Comment la vie revient-elle sur les lieux d'une catastrophe comme celle qui a frappé le Yucatán ? Comment le roc se comporte-t-il lors d'une collision d'une telle violence ? Comment le climat est-il perturbé ? Les questions auxquelles les chercheurs espèrent répondre grâce à la mission sont légion. Et selon le professeur Gulick, il est loin d'être impossible qu'on démystifie une fois pour toutes le sort qu'ont connu les dinosaures. Car s'il existe aujourd'hui un consensus pour dire que leur disparition correspond à l'arrivée de la météorite, on comprend encore mal par quel mécanisme exactement ils sont tous morts. « On pense pouvoir le savoir en observant quels sont les premiers organismes qui ont occupé le site après l'impact, explique le professeur Gulick.

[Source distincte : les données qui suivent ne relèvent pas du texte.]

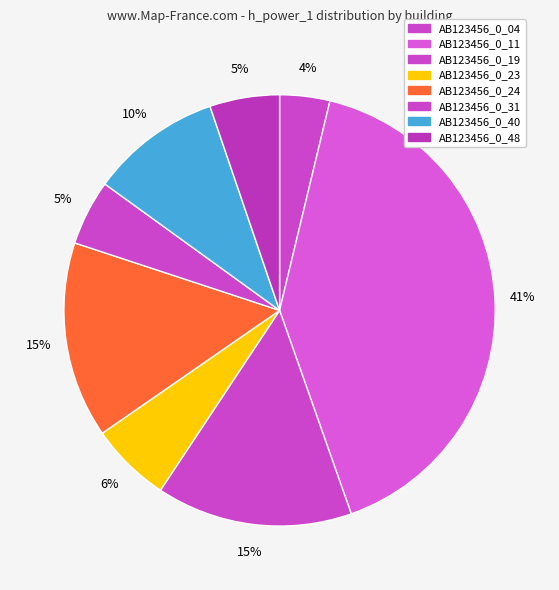

Rank the categories by value from highest to lowest.

AB123456_0_11, AB123456_0_19, AB123456_0_24, AB123456_0_40, AB123456_0_23, AB123456_0_48, AB123456_0_31, AB123456_0_04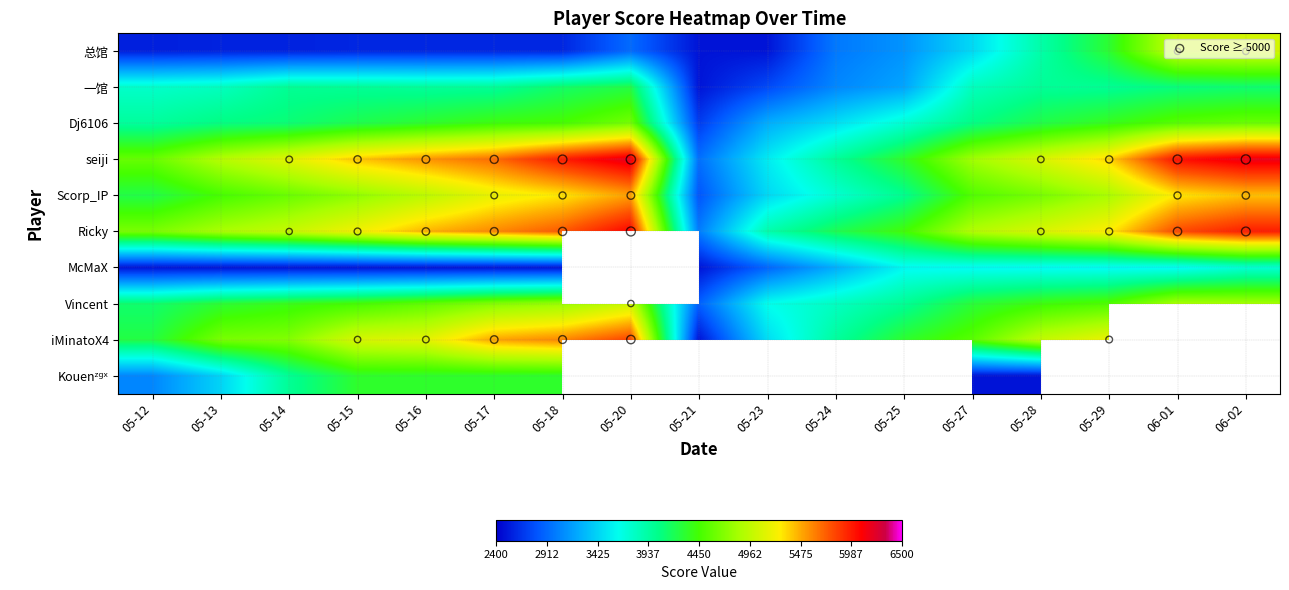

What is the sum of all seiji values?

85661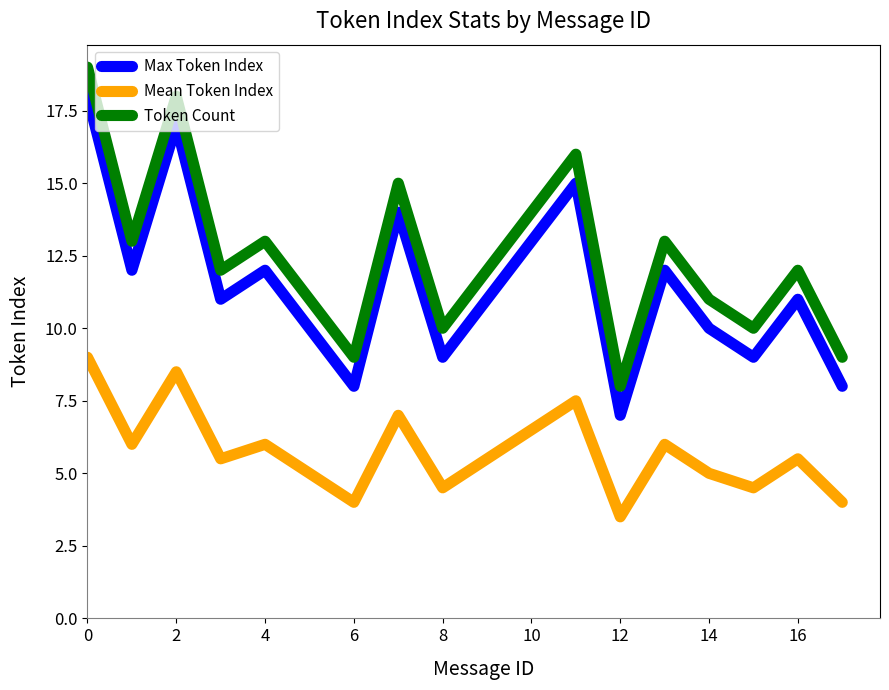

True or false: Mean Token Index and Max Token Index cross at least once.

False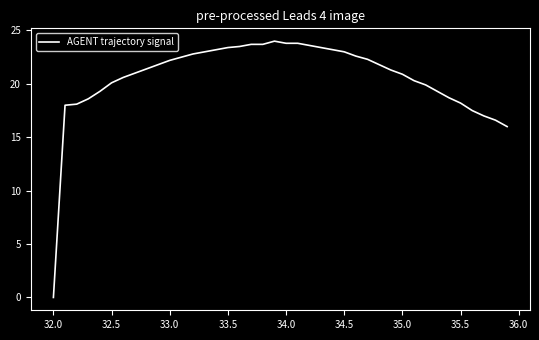

What is the difference between the maximum and minimum values?

24.0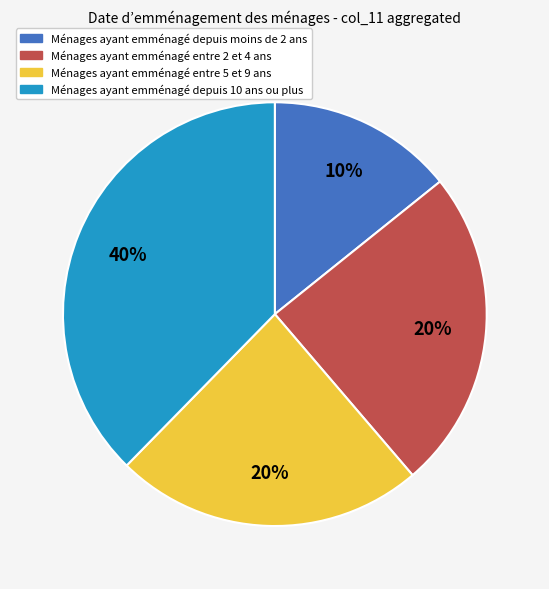

Does col_2=11, col_3=200104 represent more than half of the total?

No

Si on comprend comment la vie est revenue, on pourra en savoir plus sur les conditions qui ont régné sur place et sur la façon dont elles ont évolué. »

Le mystère de l'anneau

Une autre grande question concerne les montagnes qu'on trouve souvent à l'intérieur des grands cratères, dont celui de Chicxulub. Ces montagnes forment un anneau autour du centre. On les observe aussi sur la Lune et sur les autres planètes rocheuses. « Quand un impact comme celui de Chicxulub survient, le roc devient pratiquement comme un fluide visqueux. Il y a formation d'un trou, il y a de la matière qui éclabousse, mais on ne comprend pas précisément comment se forme l'anneau central », explique le professeur Gulick. L'expédition représente donc une occasion unique d'analyser la composition de ces montagnes et de comprendre la physique de l'extrême qui les a fabriquées.